The $3.5 trillion reconciliation package includes provisions for the Democrats’ legislative priorities, namely education, childcare, climate change, and paid-family and medical leave.
House Speaker Pelosi has signaled that she won’t proceed with the main bipartisan bill unless the reconciliation bill follows it, while Republicans are unified in opposing the extremely expensive latter measure.
Congressional Progressive Caucus Chair Pramila Jayapal told Politico that the majority of her coalition, which comprises 96 members, has privately shared it is prepared to thwart the infrastructure bill in protest unless it is a package deal with the Democrat-spearheaded measure.
“Even if there were Republicans that come along” to support the Senate infrastructure in the House, Jayapal said, “we will have more individuals, more Democrats who are going to vote it down without the reconciliation bill.”
“I feel very confident in our numbers, and it is far beyond 20,” she added.
On Monday, the House reconvenes to resume legislative proceedings for two weeks. This session is expected to see a final vote on the infrastructure framework that Biden introduced many months ago.
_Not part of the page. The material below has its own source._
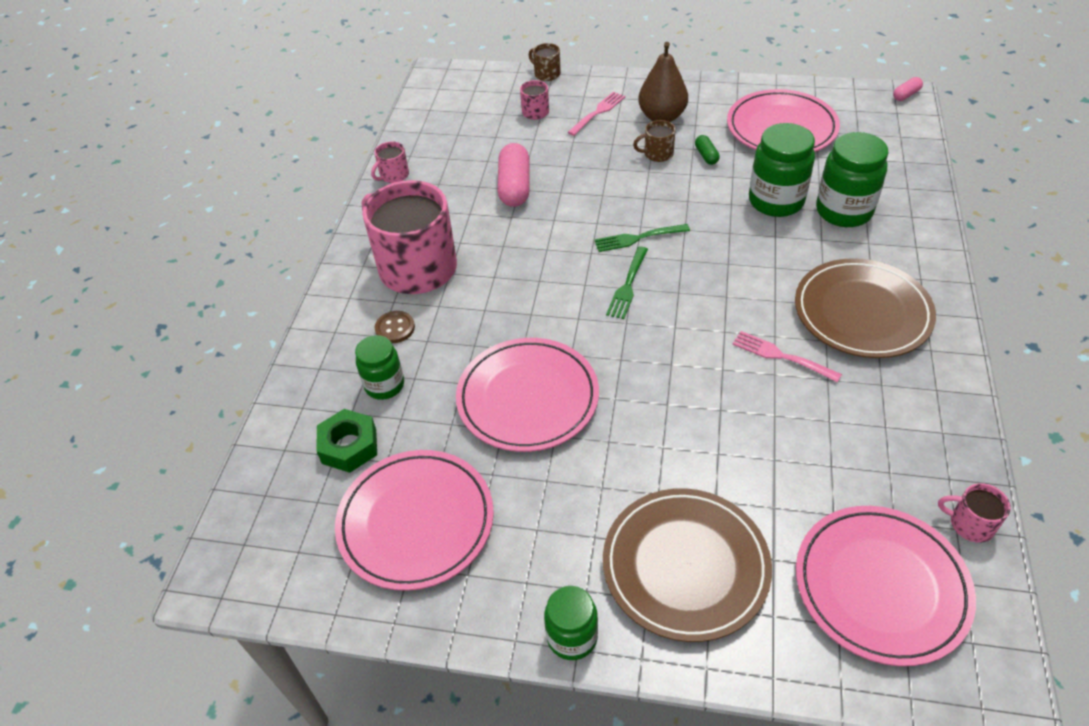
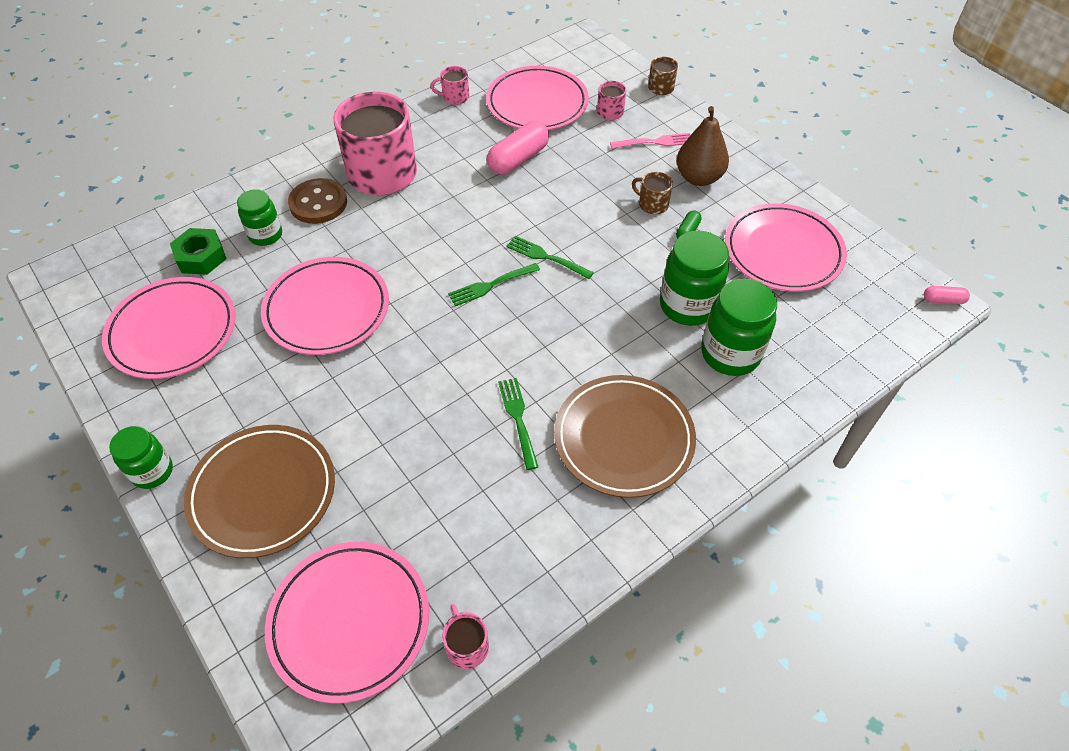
camera: 40 degrees right, 5 degrees up
(395, 328) = (318, 203): brown button -> brown button, size x1.68
(469, 139) = (537, 103): none -> pink plate
(782, 356) = (518, 419): pink fork -> green fork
To pass the reconciliation bill, Democrats need 51 votes in an evenly divided Senate, a difficult feat to achieve with moderate senators Joe Manchin and Krysten Sinema objecting to it. In a major blow to the Democrats’ aims, Manchin recently rejected the massive $3.5 trillion plan, citing its gargantuan price tag and inflation concerns. To appease Democrats, Manchin announced he would be amenable to a reconciliation budget in the ballpark of $1 trillion to $1.5 trillion, but that lower ceiling was not good enough for Senator Bernie Sanders and Representative Alexandria Ocasio-Cortez.
“It is absolutely not acceptable to me. I don’t think it’s acceptable to the president, for the American people, or the overwhelming majority of the people in the Democratic caucus,” Sanders said on CNN last week in reference to the Manchin’s downsized proposal.
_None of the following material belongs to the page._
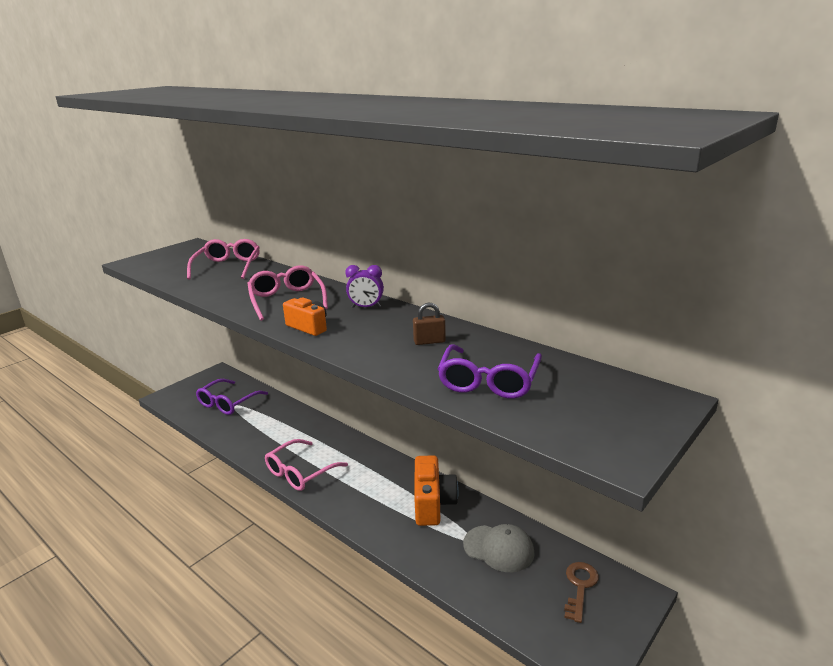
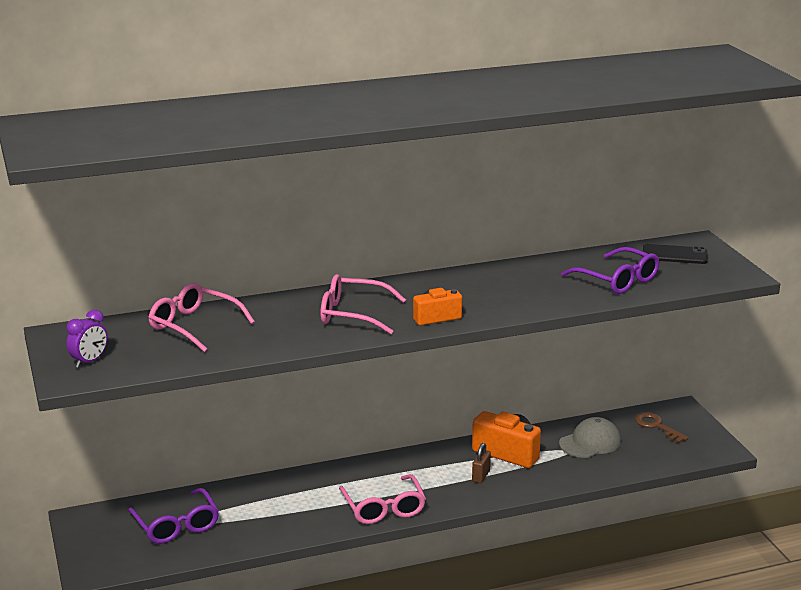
camera: 60 degrees left, 0 degrees up
(366, 307) = (424, 286): purple clock -> purple clock (89, 361)
(429, 341) = (529, 281): brown padlock -> brown padlock (481, 476)
(605, 395) = (674, 255): none -> black phone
Ocasio-Cortez has refused to budge on the reconciliation bill moving in tandem with the original package. She slammed Sinema recently over her criticism of the social bill’s cost.
“It was made very clear at the beginning of this process that this bipartisan deal, if it even survives the Senate, the only chance that it has at passing the House is if the House passes the Senate bill and if the Senate passes the House bill, which is largely in reconciliation,” AOC said on CNN last month.
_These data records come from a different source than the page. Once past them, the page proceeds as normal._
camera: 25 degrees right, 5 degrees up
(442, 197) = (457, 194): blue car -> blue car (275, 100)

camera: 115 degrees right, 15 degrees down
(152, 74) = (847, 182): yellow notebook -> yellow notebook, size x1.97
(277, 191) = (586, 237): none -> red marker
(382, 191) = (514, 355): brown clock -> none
As a last strategy, some congressional progressives believe they can leverage the infrastructure bill to pressure moderate Democrats into capitulating and supporting the social spending package.
“A lot of us agreed to move the bipartisan bill with the understanding that the House was going to move them together. It’s certainly not my preference to let the bipartisan bill go without an agreement on reconciliation,” former Democratic House member Chris Murphy (D., Conn.) told Politico.